O Oxford observou que alguns termos focados em soluções permanecem muito especializados, mas alguns saíram das fronteiras da ciência e por isso foram inseridos no dicionário.

Um deles é captura de carbono. Também entraram na lista microgridparques eólicos e solares.

Já o vocábulo retrofit  foi atualizado para refletir o uso cada vez mais comum dessa palavra em relação à melhoria do isolamento térmico de residências. 

Ansiedade de carregamento dos carros elétricos 

O aumento do uso de carros elétricos levou para o dicionário Oxford expressões como carregamento inteligente e também  ansiedade de autonomia – a preocupação de que as baterias possam não levar os motoristas tão longe quanto eles desejam. 

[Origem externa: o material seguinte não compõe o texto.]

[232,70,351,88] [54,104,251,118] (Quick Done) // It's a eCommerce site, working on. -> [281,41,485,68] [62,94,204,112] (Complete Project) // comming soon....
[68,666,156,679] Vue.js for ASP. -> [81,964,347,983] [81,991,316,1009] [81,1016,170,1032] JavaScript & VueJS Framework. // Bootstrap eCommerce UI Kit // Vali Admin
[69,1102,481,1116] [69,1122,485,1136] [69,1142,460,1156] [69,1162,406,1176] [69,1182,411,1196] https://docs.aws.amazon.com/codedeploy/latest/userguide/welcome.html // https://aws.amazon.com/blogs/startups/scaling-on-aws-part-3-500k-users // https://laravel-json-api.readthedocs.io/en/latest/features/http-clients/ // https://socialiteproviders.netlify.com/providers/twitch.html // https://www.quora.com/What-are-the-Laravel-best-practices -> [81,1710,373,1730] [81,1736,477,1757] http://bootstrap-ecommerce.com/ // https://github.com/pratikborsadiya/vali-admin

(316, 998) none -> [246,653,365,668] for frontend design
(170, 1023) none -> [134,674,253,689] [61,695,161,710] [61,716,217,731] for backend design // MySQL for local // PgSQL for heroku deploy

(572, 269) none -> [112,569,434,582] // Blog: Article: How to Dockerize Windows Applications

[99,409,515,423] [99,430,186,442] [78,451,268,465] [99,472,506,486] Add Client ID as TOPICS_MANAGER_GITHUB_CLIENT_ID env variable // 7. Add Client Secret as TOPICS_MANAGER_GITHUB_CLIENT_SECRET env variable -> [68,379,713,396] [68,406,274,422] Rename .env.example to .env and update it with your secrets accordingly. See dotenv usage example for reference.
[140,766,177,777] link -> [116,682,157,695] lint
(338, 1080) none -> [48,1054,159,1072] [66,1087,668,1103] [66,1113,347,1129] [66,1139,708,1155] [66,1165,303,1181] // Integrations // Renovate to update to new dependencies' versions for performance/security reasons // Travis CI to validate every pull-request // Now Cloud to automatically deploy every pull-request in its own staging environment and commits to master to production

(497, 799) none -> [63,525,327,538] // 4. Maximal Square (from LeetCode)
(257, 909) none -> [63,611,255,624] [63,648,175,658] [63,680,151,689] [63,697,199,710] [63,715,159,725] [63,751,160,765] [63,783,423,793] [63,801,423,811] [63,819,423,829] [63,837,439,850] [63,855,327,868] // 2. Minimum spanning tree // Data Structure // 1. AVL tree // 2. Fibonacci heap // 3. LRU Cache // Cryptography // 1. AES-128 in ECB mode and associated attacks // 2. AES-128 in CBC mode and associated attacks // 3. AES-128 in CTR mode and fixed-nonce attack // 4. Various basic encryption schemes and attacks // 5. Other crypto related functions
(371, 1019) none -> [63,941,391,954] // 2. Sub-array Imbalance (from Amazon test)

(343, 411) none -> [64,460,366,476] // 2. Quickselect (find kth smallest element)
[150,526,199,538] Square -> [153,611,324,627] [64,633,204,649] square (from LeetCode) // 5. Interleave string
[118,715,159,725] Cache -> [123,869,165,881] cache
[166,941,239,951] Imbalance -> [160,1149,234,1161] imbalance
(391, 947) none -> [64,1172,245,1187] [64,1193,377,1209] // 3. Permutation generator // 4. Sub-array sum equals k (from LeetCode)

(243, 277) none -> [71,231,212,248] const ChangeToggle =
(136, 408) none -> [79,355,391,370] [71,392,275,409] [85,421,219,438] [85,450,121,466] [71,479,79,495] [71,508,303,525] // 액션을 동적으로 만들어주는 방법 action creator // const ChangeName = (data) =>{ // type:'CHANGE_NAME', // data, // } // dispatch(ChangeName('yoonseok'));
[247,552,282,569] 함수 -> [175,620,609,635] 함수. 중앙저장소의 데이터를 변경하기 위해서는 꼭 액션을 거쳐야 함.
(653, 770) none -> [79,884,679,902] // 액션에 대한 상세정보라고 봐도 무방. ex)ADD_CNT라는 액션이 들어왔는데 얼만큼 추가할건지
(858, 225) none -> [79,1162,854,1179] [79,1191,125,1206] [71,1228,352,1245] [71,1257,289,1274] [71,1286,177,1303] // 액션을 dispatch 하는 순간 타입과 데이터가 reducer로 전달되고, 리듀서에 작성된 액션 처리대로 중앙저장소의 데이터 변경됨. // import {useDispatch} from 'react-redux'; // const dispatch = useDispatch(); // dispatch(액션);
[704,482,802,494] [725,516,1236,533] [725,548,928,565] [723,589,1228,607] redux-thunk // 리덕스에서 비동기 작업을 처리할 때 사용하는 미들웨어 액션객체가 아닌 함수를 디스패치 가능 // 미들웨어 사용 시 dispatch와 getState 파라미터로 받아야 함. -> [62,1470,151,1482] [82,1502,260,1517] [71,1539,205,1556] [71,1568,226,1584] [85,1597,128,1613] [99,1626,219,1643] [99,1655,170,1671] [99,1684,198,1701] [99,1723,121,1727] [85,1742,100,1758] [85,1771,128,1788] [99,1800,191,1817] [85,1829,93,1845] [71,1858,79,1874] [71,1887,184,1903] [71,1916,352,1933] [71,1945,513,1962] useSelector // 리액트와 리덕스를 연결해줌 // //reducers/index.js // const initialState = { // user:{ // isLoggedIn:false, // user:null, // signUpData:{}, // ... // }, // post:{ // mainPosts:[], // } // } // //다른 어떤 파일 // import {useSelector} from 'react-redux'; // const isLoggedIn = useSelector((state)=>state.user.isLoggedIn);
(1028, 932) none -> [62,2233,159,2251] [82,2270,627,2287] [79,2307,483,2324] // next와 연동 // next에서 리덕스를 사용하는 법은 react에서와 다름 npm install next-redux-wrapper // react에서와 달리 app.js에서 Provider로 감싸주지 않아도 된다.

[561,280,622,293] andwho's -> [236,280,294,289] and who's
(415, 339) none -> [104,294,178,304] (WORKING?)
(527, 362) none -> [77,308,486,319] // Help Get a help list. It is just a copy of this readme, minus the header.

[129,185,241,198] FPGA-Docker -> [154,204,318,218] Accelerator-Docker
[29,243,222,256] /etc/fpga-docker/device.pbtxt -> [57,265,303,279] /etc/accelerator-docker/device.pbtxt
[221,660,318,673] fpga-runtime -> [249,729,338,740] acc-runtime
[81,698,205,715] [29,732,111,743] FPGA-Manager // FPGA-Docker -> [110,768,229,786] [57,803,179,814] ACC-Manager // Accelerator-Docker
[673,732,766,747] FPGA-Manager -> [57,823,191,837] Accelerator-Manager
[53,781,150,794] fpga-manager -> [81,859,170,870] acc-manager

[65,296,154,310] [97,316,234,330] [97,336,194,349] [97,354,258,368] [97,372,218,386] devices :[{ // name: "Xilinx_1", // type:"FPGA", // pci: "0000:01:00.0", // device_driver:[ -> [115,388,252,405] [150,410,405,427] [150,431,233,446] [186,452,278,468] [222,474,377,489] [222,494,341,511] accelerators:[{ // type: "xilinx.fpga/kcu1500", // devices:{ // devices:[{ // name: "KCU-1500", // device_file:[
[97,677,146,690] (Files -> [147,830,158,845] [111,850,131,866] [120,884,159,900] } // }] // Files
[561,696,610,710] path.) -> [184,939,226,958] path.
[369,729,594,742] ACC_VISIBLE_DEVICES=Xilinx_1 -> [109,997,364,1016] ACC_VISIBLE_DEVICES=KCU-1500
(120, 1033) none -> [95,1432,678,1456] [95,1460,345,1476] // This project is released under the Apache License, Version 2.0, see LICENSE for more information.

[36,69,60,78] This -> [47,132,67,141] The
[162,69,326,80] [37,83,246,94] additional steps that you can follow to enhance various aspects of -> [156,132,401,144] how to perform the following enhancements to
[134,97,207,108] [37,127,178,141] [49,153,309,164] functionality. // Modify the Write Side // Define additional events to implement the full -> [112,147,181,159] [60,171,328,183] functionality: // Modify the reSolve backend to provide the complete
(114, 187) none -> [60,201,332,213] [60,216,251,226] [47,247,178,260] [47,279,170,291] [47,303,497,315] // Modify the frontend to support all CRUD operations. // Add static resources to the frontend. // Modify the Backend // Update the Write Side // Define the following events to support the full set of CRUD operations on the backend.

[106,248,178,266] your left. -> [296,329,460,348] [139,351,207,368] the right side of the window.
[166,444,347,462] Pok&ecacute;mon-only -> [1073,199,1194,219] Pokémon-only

A consciência crescente dos papéis vitais que os ecossistemas têm que desempenhar e dos riscos da superexploração humana dos recursos da Terra fez com que os vocábulos capital natural e serviços ecossistêmicos também fossem incluídos na atualização. 

Extinção?

Diante da gravidade da crise ambiental, o Oxford registrou a expressão extinção em massa, simbolizando o cenário mais sombrio.

Em contrapartida, incluiu também ponto de inflexão, que indica o ímpeto crescente por ações, inovações e tecnologias que poderiam reverter o processo e inclinar a balança para um resultado mais favorável.